THE CONVERSATION was filmed between instalments of Coppola’s Godfather crime epic. It originally opened at the height of the Watergate Scandal and just months before the resignation of President Nixon, deftly tapping into America’s escalating atmosphere of paranoia and disillusionment. On the other hand Clint Eastwood finally lays his iconic screen persona of the lone gunslinger to rest in his masterful deconstruction of the classic western UNFORGIVEN with the once-feared outlaw William Munny coaxed into action one last time, when a prostitute is disfigured by a disgruntled patron and a bounty is offered for his murder.
Additionally more classics will be shown from the Golden Age of cinema with audiences favorites such as Gregory Peck and Cary Grant. Alfred Hitchcock and George Stevens directed films with famous actors will complete the summer schedule for those who love the black and white classics.

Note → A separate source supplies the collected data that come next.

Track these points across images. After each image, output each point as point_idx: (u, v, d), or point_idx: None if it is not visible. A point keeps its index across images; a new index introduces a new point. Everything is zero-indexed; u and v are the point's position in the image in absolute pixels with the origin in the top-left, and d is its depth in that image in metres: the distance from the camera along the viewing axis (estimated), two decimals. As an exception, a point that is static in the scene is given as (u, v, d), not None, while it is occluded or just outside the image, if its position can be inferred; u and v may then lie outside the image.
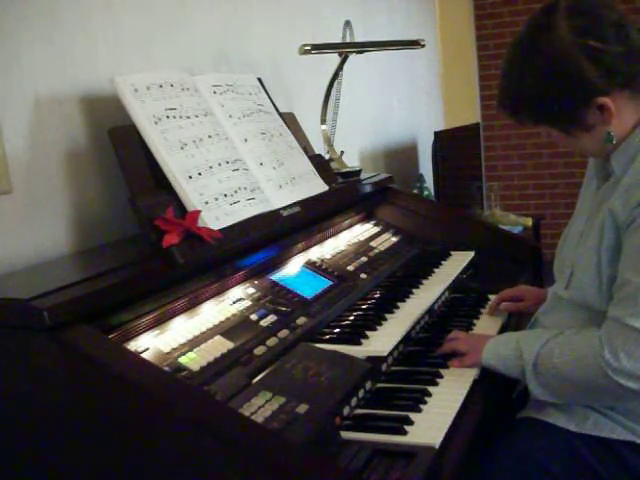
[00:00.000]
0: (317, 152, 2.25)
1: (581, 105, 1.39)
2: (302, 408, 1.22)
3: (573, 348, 1.40)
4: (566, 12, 1.38)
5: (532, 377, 1.43)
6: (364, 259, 2.02)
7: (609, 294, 1.40)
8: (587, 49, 1.35)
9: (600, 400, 1.42)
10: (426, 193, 3.83)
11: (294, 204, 1.76)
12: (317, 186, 1.94)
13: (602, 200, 1.47)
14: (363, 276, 1.91)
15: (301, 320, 1.57)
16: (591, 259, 1.43)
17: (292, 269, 1.79)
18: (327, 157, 2.37)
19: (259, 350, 1.40)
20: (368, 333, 1.56)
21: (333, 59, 2.50)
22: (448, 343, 1.61)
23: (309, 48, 2.24)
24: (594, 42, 1.35)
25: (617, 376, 1.31)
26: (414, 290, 1.89)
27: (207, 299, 1.49)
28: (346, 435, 1.26)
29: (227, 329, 1.43)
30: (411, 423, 1.29)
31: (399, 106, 3.91)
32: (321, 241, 2.00)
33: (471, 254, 2.22)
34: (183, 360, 1.29)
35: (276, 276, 1.71)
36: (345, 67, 2.52)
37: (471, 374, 1.51)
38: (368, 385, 1.44)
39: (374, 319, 1.65)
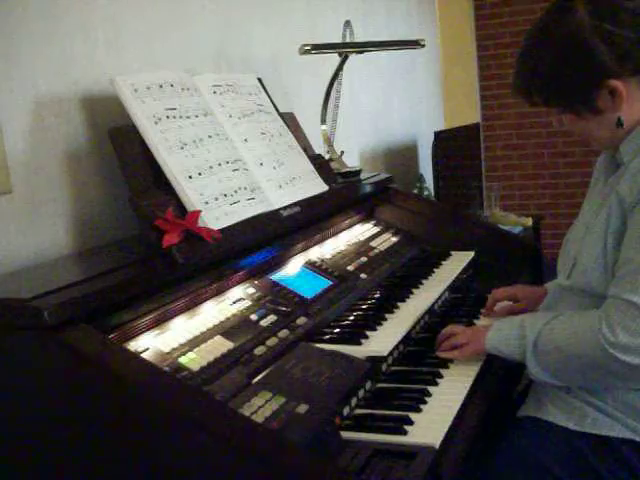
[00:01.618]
0: (317, 152, 2.25)
1: (593, 86, 1.42)
2: (302, 408, 1.22)
3: (573, 325, 1.41)
4: None
5: (532, 355, 1.44)
6: (364, 259, 2.02)
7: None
8: (602, 31, 1.39)
9: (598, 379, 1.40)
10: (426, 193, 3.82)
11: (294, 204, 1.76)
12: (317, 186, 1.94)
13: (610, 190, 1.48)
14: (363, 276, 1.91)
15: (301, 320, 1.57)
16: (597, 244, 1.44)
17: (292, 269, 1.79)
18: (327, 157, 2.37)
19: (259, 350, 1.40)
20: (368, 333, 1.56)
21: (333, 59, 2.50)
22: (447, 340, 1.61)
23: (309, 48, 2.24)
24: (609, 25, 1.39)
25: (614, 350, 1.31)
26: (414, 290, 1.89)
27: (207, 299, 1.49)
28: (346, 435, 1.27)
29: (227, 329, 1.43)
30: (411, 423, 1.29)
31: (399, 106, 3.91)
32: (321, 241, 1.99)
33: (471, 254, 2.22)
34: (183, 360, 1.29)
35: (276, 276, 1.71)
36: (345, 67, 2.52)
37: (472, 372, 1.51)
38: (368, 385, 1.44)
39: (374, 319, 1.65)
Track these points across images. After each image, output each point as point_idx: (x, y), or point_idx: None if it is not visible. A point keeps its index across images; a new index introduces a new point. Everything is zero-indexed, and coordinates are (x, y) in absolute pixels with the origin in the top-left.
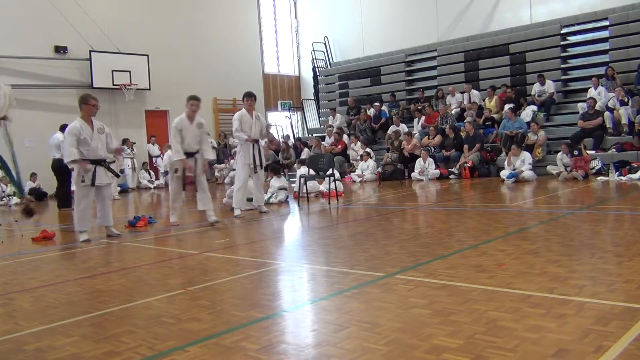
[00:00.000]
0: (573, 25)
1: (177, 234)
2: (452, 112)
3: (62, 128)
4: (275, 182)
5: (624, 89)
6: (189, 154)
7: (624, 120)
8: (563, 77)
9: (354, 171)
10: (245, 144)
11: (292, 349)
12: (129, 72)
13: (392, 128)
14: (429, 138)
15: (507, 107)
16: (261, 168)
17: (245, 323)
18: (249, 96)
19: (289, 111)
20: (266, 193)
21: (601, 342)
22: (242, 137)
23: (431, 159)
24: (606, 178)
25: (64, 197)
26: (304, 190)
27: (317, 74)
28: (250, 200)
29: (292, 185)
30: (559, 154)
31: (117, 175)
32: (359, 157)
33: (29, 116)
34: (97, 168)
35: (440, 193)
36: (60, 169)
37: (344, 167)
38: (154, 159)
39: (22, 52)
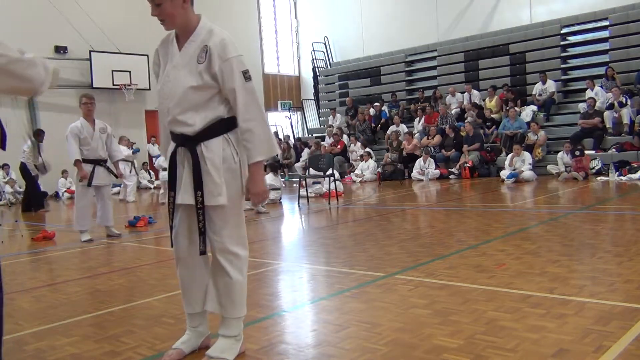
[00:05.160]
0: (573, 25)
1: None
2: (452, 112)
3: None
4: (269, 179)
5: (623, 89)
6: None
7: (625, 120)
8: (563, 77)
9: (354, 171)
10: None
11: (292, 349)
12: (129, 72)
13: (392, 128)
14: (428, 138)
15: (509, 107)
16: None
17: (245, 323)
18: None
19: (289, 111)
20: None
21: (601, 342)
22: None
23: (431, 159)
24: (606, 178)
25: (35, 199)
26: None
27: (317, 74)
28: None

The program will feature director George Stevens 1942 film THE TALK OF THE TOWN with Cary Grant, Jean Arthur, Ronald Colman as main cast. This lively Oscar-nominated chamber piece sees two of their era’s top leading men in a romantic triangle so convincing that director George Stevens had to use test screenings to decide which of them would win Nora’s love.Also will be featured Alfred Hitchcock's THE PARADINE CASE from 1947 with Gregory Peck, Ann Todd, Charles Laughton, Alida Valli. Despite working under the censorship of the Hays Code and constant interference by producer David O. Selznick, Alfred Hitchcock managed to use this legal drama to dabble in salacious themes like murder, adultery and psychosexual obsession, all motifs that he would return to in his later films.